Required skills & Experience
- 5–8 years of experience designing and building data pipelines using Apache Spark, Databricks or equivalent big‑data frameworks.
- Hands‑on expertise with streaming and messaging systems such as Apache Kafka (publish‑subscribe architecture), Confluent Cloud, RabbitMQ or Azure Event Hub. Experience creating producers, consumers and topics and integrating them into downstream processing.
- Deep understanding of relational databases and CDC. Proficiency in SQL Server, Oracle or other RDBMSs; experience capturing change events using Debezium or native CDC tools and transforming them for downstream consumption.
- Proficiency in programming languages such as Python, Scala or Java and solid knowledge of SQL for data manipulation and transformation.
- Cloud platform expertise. Experience with Azure or AWS services for data storage, compute and orchestration (e.g., ADLS, S3, Azure Data Factory, AWS Glue, Airflow, DBX, DLT).
- Data modelling and warehousing. Knowledge of data Lakehouse architectures, Delta Lake, partitioning strategies and performance optimisation.
- Version control and DevOps. Familiarity with Git and CI/CD pipelines; ability to automate deployment and manage infrastructure as code.
- Strong problem‑solving and communication skills.
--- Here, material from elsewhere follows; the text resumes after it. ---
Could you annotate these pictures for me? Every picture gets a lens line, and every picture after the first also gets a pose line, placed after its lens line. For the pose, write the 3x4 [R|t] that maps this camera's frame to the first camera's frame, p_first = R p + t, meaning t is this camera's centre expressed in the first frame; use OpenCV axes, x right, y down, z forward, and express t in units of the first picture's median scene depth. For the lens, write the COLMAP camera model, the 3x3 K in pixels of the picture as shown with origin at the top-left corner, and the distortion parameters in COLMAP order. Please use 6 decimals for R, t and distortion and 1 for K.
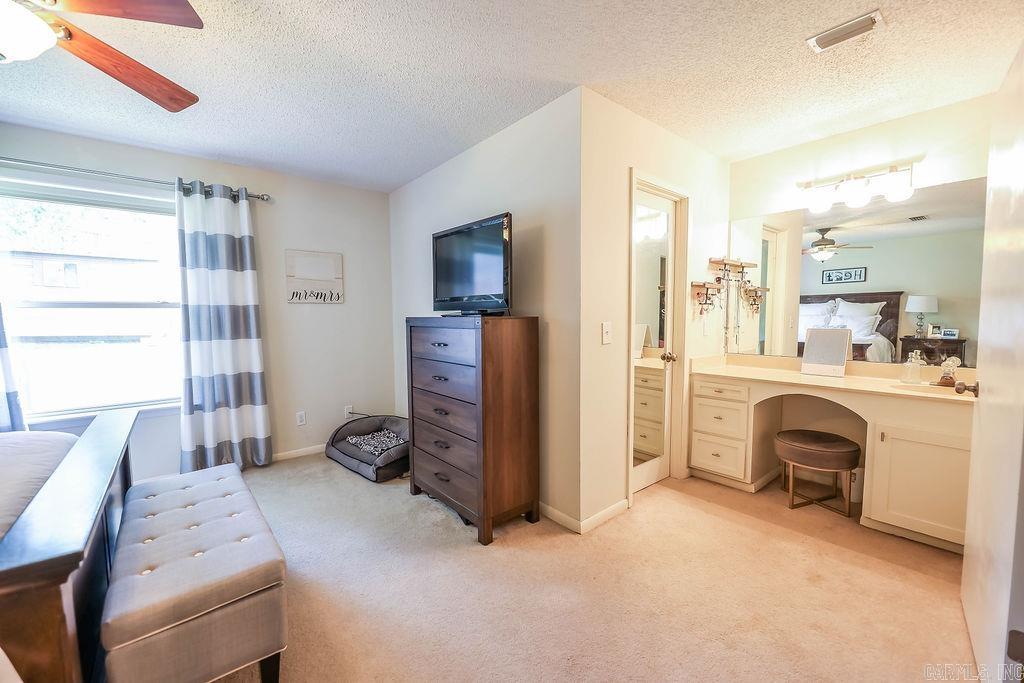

Ability to work with cross‑functional teams and articulate complex technical concepts to non‑technical stakeholders.
Preferred/Bonus Skills
- Experience with event‑driven architectures and micro‑services integration.
- Exposure to NiFi, Flume or other ingestion frameworks for connecting heterogeneous sources.
- Knowledge of graph processing or machine learning pipelines on Spark.